:: Extracted information

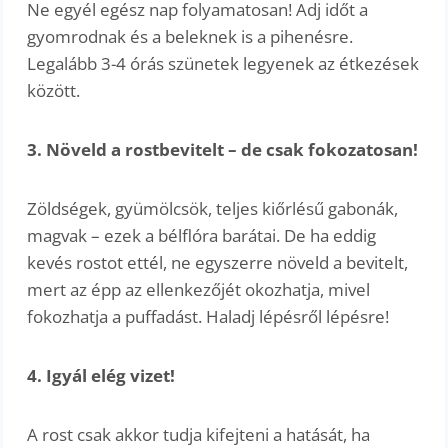
Ne egyél egész nap folyamatosan! Adj időt a
gyomrodnak és a beleknek is a pihenésre.
Legalább 3-4 órás szünetek legyenek az étkezések
között.
3. Növeld a rostbevitelt – de csak fokozatosan!
Zöldségek, gyümölcsök, teljes kiőrlésű gabonák,
magvak – ezek a bélflóra barátai. De ha eddig
kevés rostot ettél, ne egyszerre növeld a bevitelt,
mert az épp az ellenkezőjét okozhatja, mivel
fokozhatja a puffadást. Haladj lépésről lépésre!
4. Igyál elég vizet!
A rost csak akkor tudja kifejteni a hatását, ha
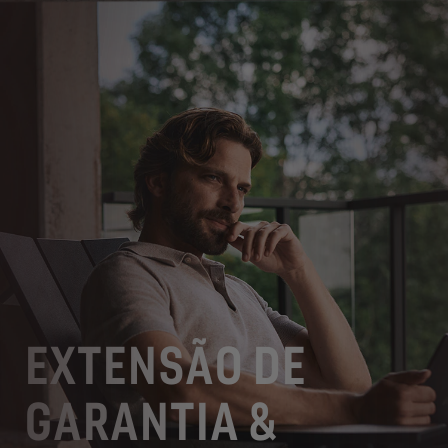
EXTENSÃO DE
GARANTIA &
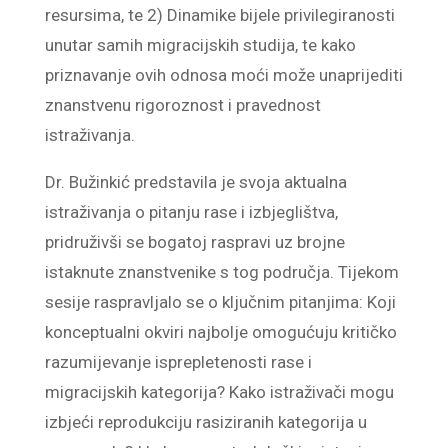
resursima, te 2) Dinamike bijele privilegiranosti
unutar samih migracijskih studija, te kako
priznavanje ovih odnosa moći može unaprijediti
znanstvenu rigoroznost i pravednost
istraživanja.
Dr. Bužinkić predstavila je svoja aktualna
istraživanja o pitanju rase i izbjeglištva,
pridruživši se bogatoj raspravi uz brojne
istaknute znanstvenike s tog područja. Tijekom
sesije raspravljalo se o ključnim pitanjima: Koji
konceptualni okviri najbolje omogućuju kritičko
razumijevanje isprepletenosti rase i
migracijskih kategorija? Kako istraživači mogu
izbjeći reprodukciju rasiziranih kategorija u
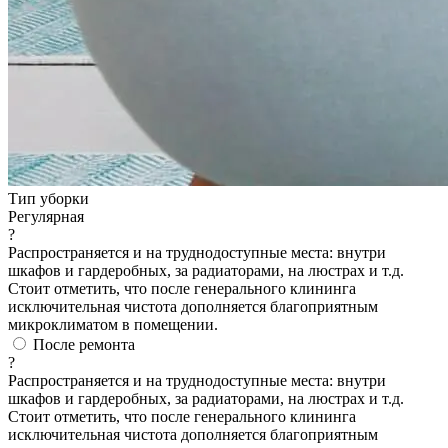
Тип уборки
Регулярная
?
Распространяется и на труднодоступные места: внутри
шкафов и гардеробных, за радиаторами, на люстрах и т.д.
Стоит отметить, что после генерального клининга
исключительная чистота дополняется благоприятным
микроклиматом в помещении.
После ремонта
?
Распространяется и на труднодоступные места: внутри
шкафов и гардеробных, за радиаторами, на люстрах и т.д.
Стоит отметить, что после генерального клининга
исключительная чистота дополняется благоприятным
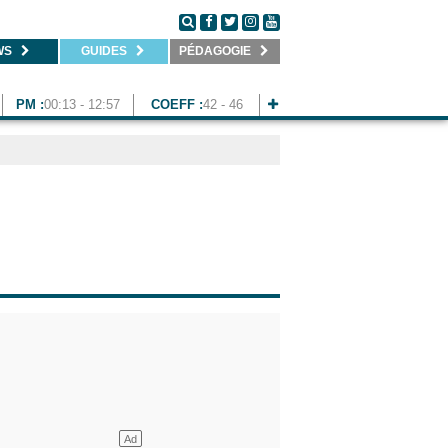
WS
GUIDES
PÉDAGOGIE
PM :
00:13 - 12:57
COEFF :
42 - 46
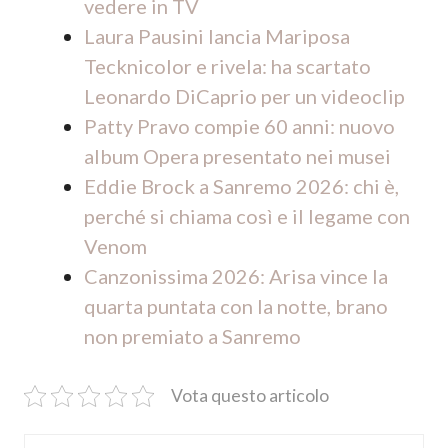
vedere in TV
Laura Pausini lancia Mariposa
Tecknicolor e rivela: ha scartato
Leonardo DiCaprio per un videoclip
Patty Pravo compie 60 anni: nuovo
album Opera presentato nei musei
Eddie Brock a Sanremo 2026: chi è,
perché si chiama così e il legame con
Venom
Canzonissima 2026: Arisa vince la
quarta puntata con la notte, brano
non premiato a Sanremo
Vota questo articolo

::::

## [Your task]
Read through the data and copy every line where "istraživanja" shows up.

## [Answer to the problem]
istraživanja.
istraživanja o pitanju rase i izbjeglištva,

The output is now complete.